By means of designing for remanufacturing, refurbishing, and recycling to keep components and materials circulating in and contributing to the economy. Circular systems use tighter, inner loops whenever they preserve more energy and other value, such as embedded labor. These systems also keep product loop speed low by extending product life and optimizing reuse. Sharing in turn increases product utilization. Circular systems also maximize use of end-of-use bio-based materials, extracting valuable bio-chemical feedstocks and cascading them into different, increasingly low-grade applications.
Ensuring that services are accessible, affordable and generating bottom-line benefits.
People need to be at the circular core, not at its periphery. An inclusive economy is central to a model where value creation starts with implementing a well-balanced society for all, any societies, anywhere. Poverty and exclusion should therefore be designed out of our system at the same time in a very versatile system copying nature. The eradication of poverty and fair distribution of resources are central to discussions. Equity is not merely an abstract moral debate: it is fundamental to our hopes for political collaboration and collective action in the transition to sustainable economies
Designing financial exclusion out. Developing financial ability is a priority where one can access more with less as even with a low income, a decent life can still be possible.

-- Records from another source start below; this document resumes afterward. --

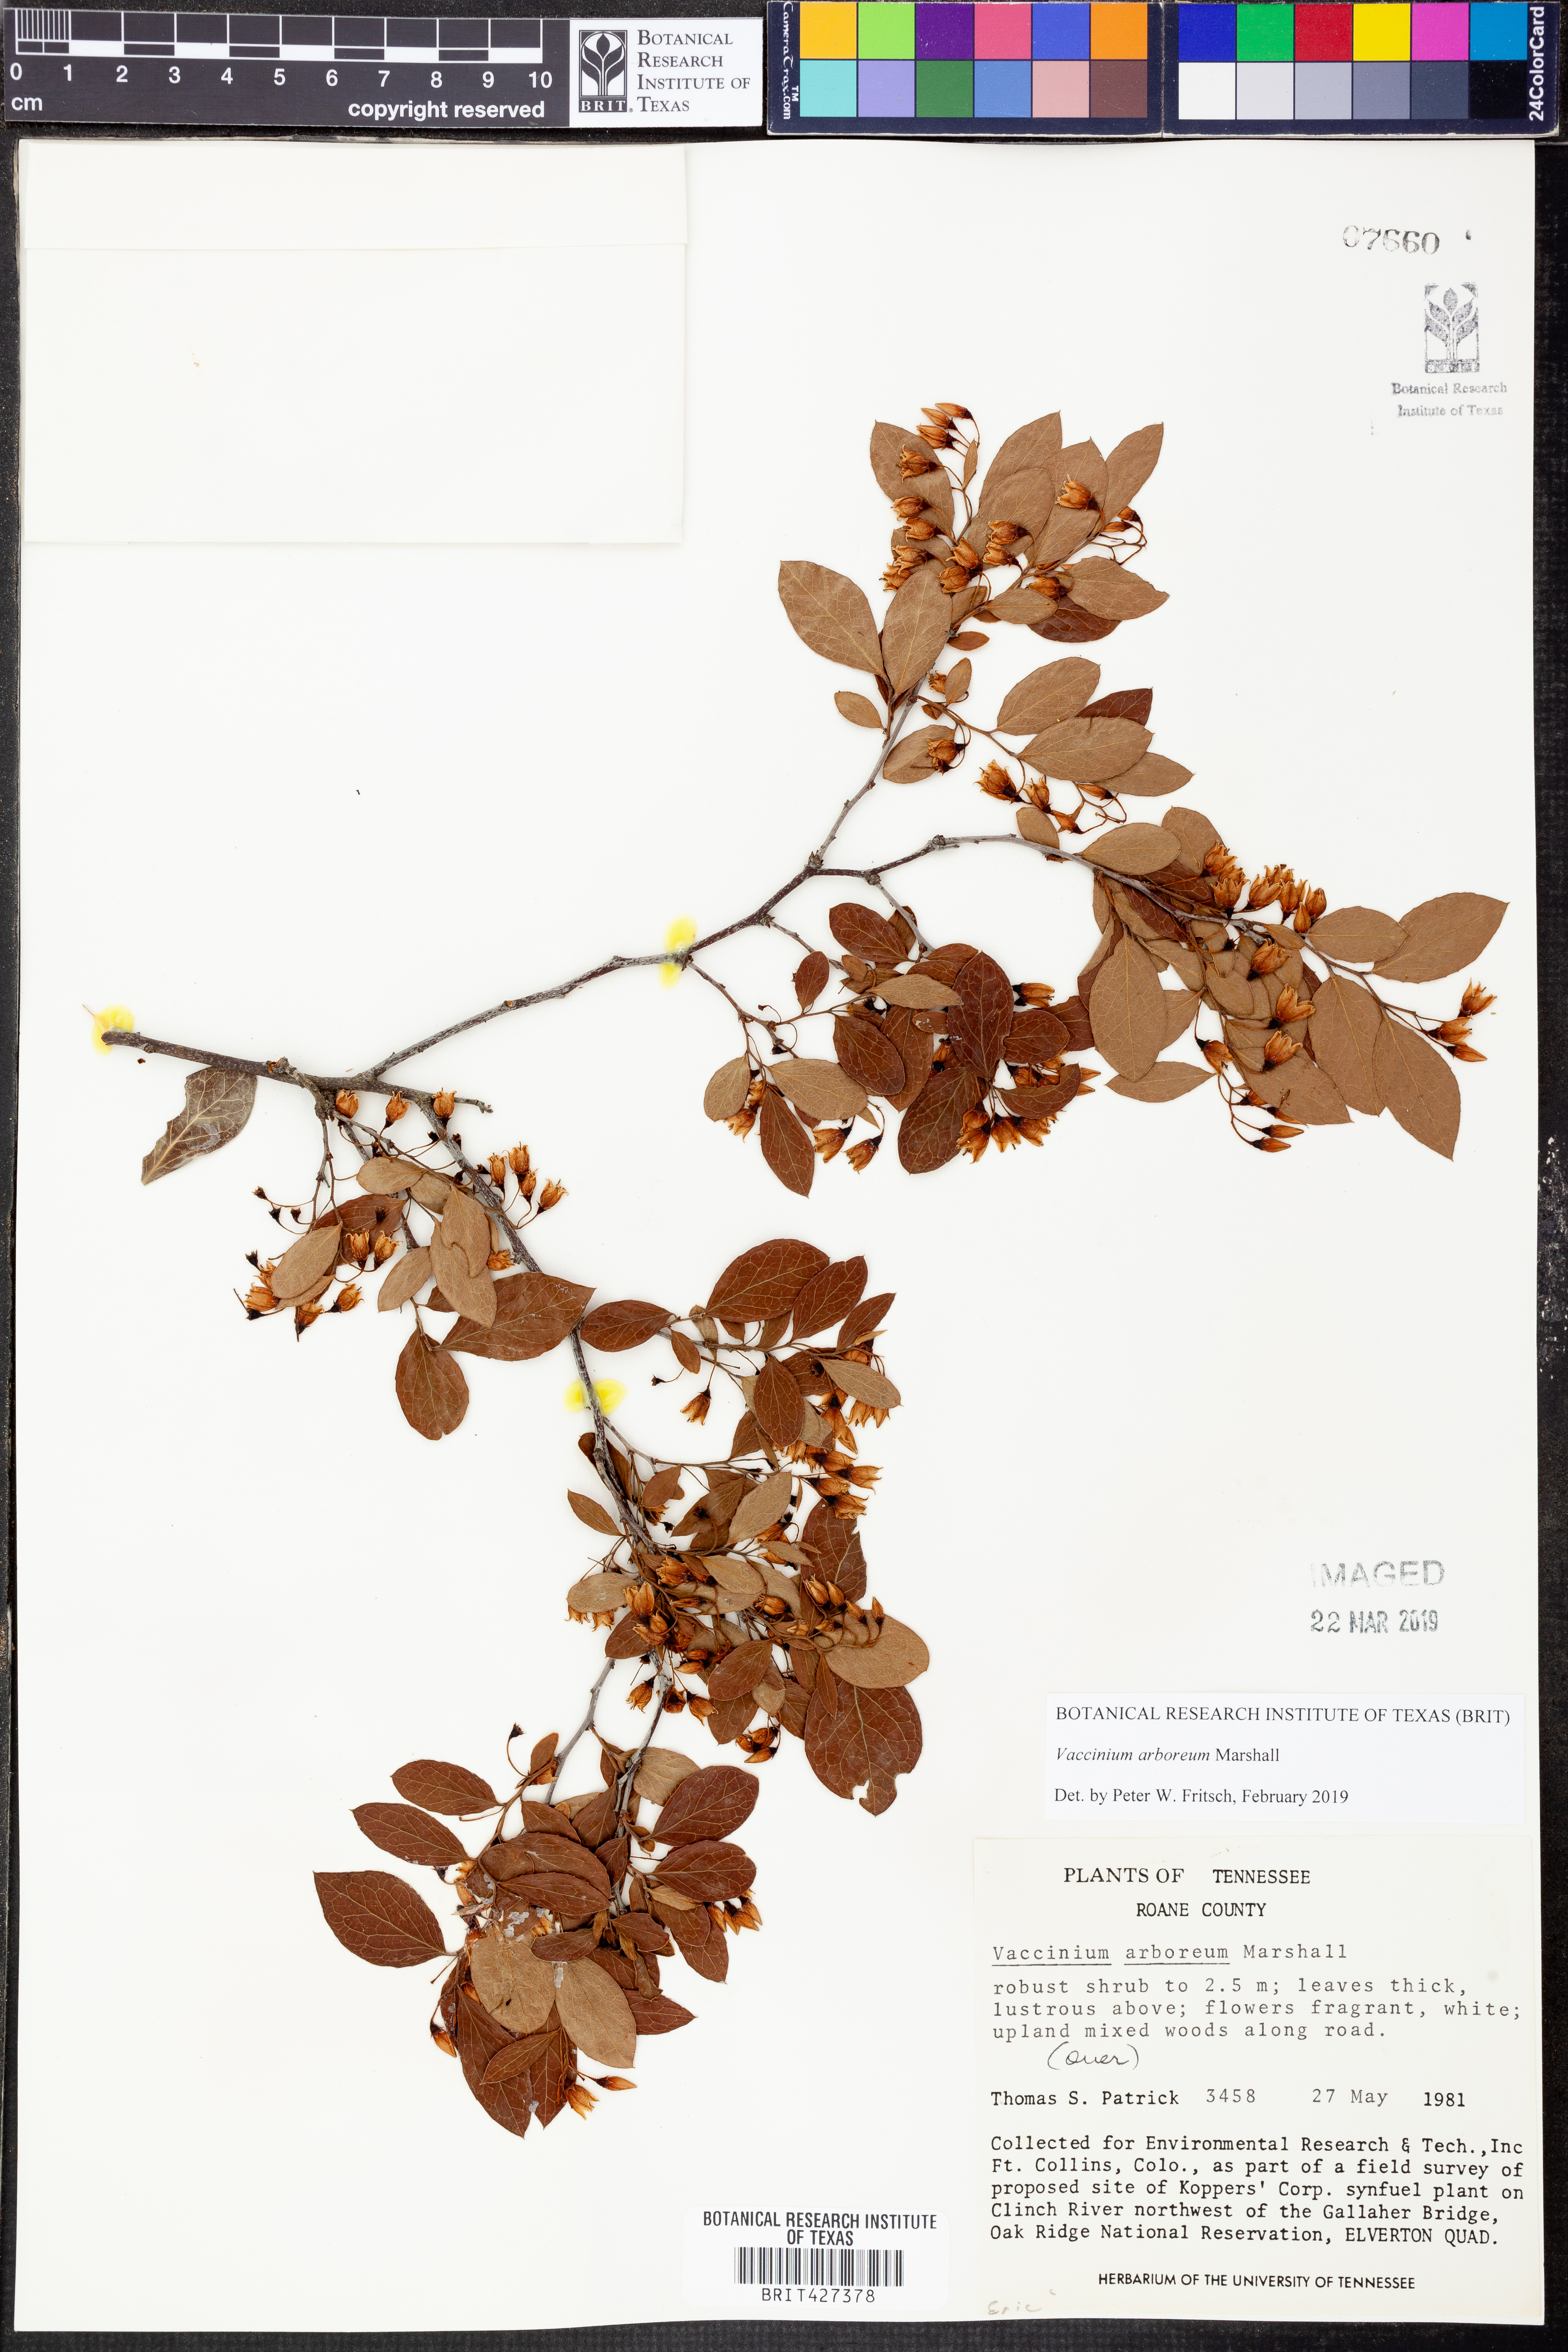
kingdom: Plantae
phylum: Tracheophyta
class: Magnoliopsida
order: Ericales
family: Ericaceae
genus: Vaccinium
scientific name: Vaccinium arboreum
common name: Farkleberry
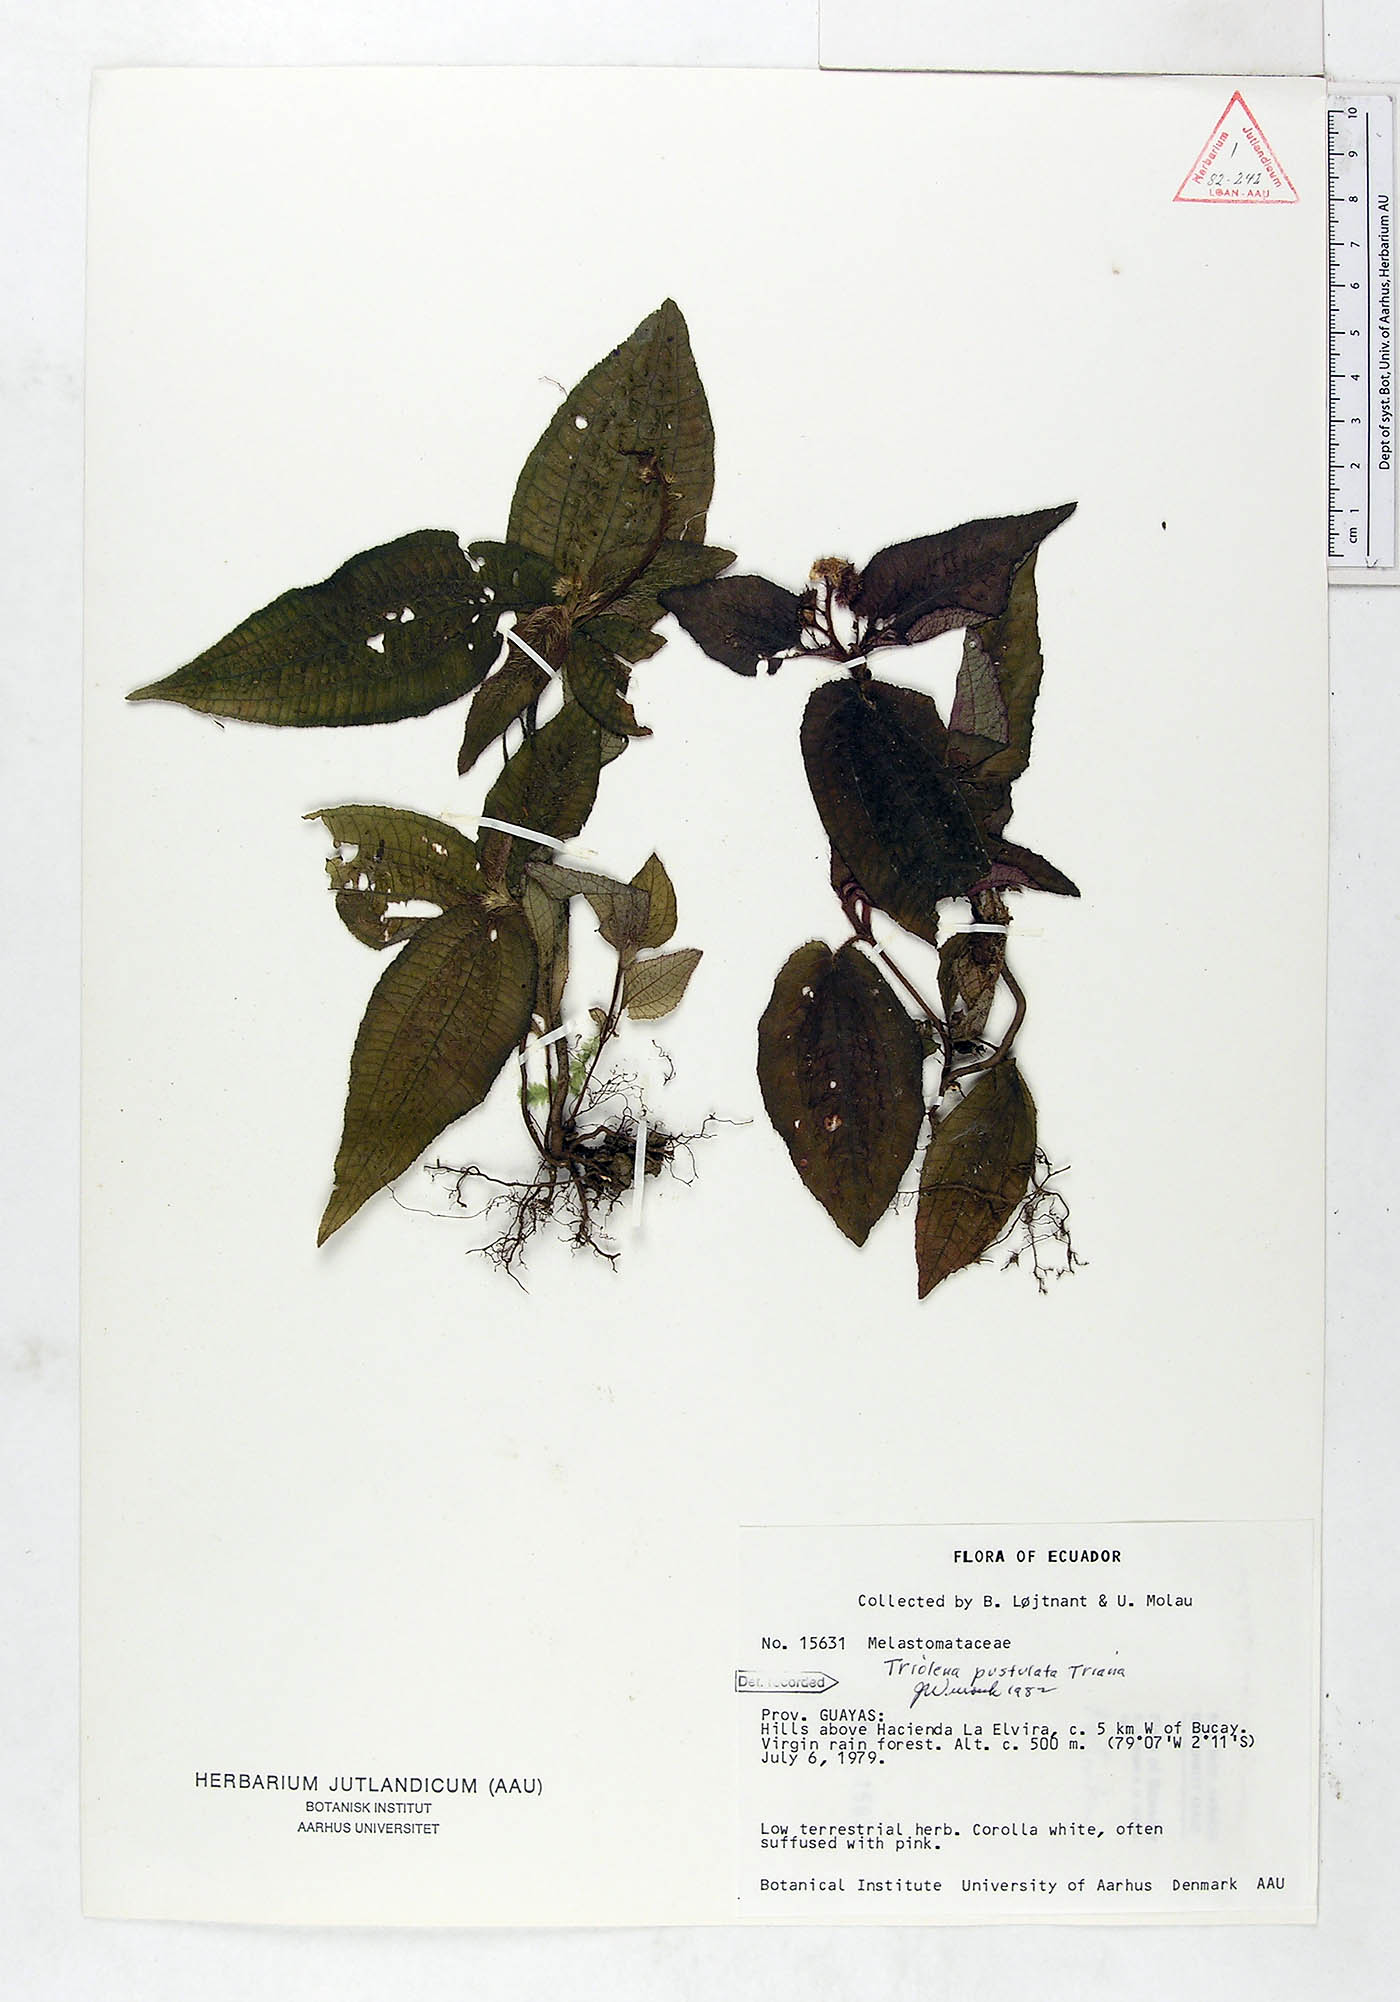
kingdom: Plantae
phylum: Tracheophyta
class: Magnoliopsida
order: Myrtales
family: Melastomataceae
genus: Triolena
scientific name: Triolena pustulata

In a service-based world where systems externalities are embedded keeping people in the economy becomes a priority. Diversified accesses to means of exchanges are preferred and would unleash huge self-potential for financial abundance. The higher the diversity of exchange options the better for multiplying opportunities. The aim is to grant access to a resource that is not widely available and lowering economic entry barriers of our current linear model in a specific area. Ensuring it follows the principles of using renewables, designing versatility of services, and granting education, training, skills and financial package (affordability).
Micro Feedback Loops
Based on the principle of system thinking applied at micro-economic level on societies, one could leverage on natural, affordable and/or cultural solutions to address social/environmental/economic challenge(s). By introducing one or more new elements into a system, they could create feedback loops that will increase its resilience, and often create a thriving context for the beneficiaries, previously locked-in in a one-way thinking. These new elements will provoke mutual benefits (endless energy, affordability, versatility, etc.) by generating positive ripple effects. This includes the sharing economy whereby you access a good-as-a-service in a shared cost approach.
Eco-innovation
Fostering eco-innovation is to significantly speed up the development and diffusion of technological improvements that will curb growing pressures on the environment, and keep the future cost of doing so manageable. Green innovations often emerge in niches at the margins of mainstream activities; innovations can occur at any point in systems of production and consumption, and interventions at one leverage point can influence change across the system as a whole. Innovations face many challenges: breaking into the mainstream, including the resistance to change of established social norms and economic and policy frameworks; lack of knowledge and financial resources; and inadequate mechanisms to promote the spread of new ideas and practices.
Through carefully designing our products and services, through focusing on nurturing and caring for all the elements that we invented for the right functioning of our economy, and with the understanding that all these elements and sub-parts thereof have a specific role to play within it, this set of principles and concepts intend to regenerate our economy by a sound comprehension and alignment with environmental patterns – and not to limit ourselves to them, i.e. if we align ourselves well with these configurations, there is barely no limit to endless innovation!